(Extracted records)
* * * * * * *
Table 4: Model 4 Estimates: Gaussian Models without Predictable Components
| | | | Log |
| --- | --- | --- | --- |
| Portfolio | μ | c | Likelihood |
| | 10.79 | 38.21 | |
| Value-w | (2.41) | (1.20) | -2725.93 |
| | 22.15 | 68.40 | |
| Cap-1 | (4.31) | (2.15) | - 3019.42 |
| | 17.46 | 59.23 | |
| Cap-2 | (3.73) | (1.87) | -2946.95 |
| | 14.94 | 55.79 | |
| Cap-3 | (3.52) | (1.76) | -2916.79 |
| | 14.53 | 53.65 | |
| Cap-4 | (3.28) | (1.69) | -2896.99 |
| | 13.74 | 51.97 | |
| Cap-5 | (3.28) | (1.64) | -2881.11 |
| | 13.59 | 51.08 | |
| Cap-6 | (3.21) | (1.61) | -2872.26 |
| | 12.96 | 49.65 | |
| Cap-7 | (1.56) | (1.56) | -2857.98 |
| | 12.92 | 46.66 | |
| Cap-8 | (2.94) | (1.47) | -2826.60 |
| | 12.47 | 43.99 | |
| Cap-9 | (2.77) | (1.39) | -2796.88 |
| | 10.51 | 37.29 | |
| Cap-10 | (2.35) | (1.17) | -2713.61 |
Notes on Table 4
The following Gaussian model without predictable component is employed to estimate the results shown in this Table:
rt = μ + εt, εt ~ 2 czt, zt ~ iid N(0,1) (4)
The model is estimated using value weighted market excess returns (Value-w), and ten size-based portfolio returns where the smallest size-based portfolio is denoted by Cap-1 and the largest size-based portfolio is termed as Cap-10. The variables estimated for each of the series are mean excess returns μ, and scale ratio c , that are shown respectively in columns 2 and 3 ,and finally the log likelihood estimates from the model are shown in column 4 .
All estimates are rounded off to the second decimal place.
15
* * * * * * *
YOUR INSTRUCTIONS
The expected answer is every line in the data above that carries the string "Value".

REPLY
| Value-w | (2.41) | (1.20) | -2725.93 |
The model is estimated using value weighted market excess returns (Value-w), and ten size-based portfolio returns where the smallest size-based portfolio is denoted by Cap-1 and the largest size-based portfolio is termed as Cap-10. The variables estimated for each of the series are mean excess returns μ, and scale ratio c , that are shown respectively in columns 2 and 3 ,and finally the log likelihood estimates from the model are shown in column 4 .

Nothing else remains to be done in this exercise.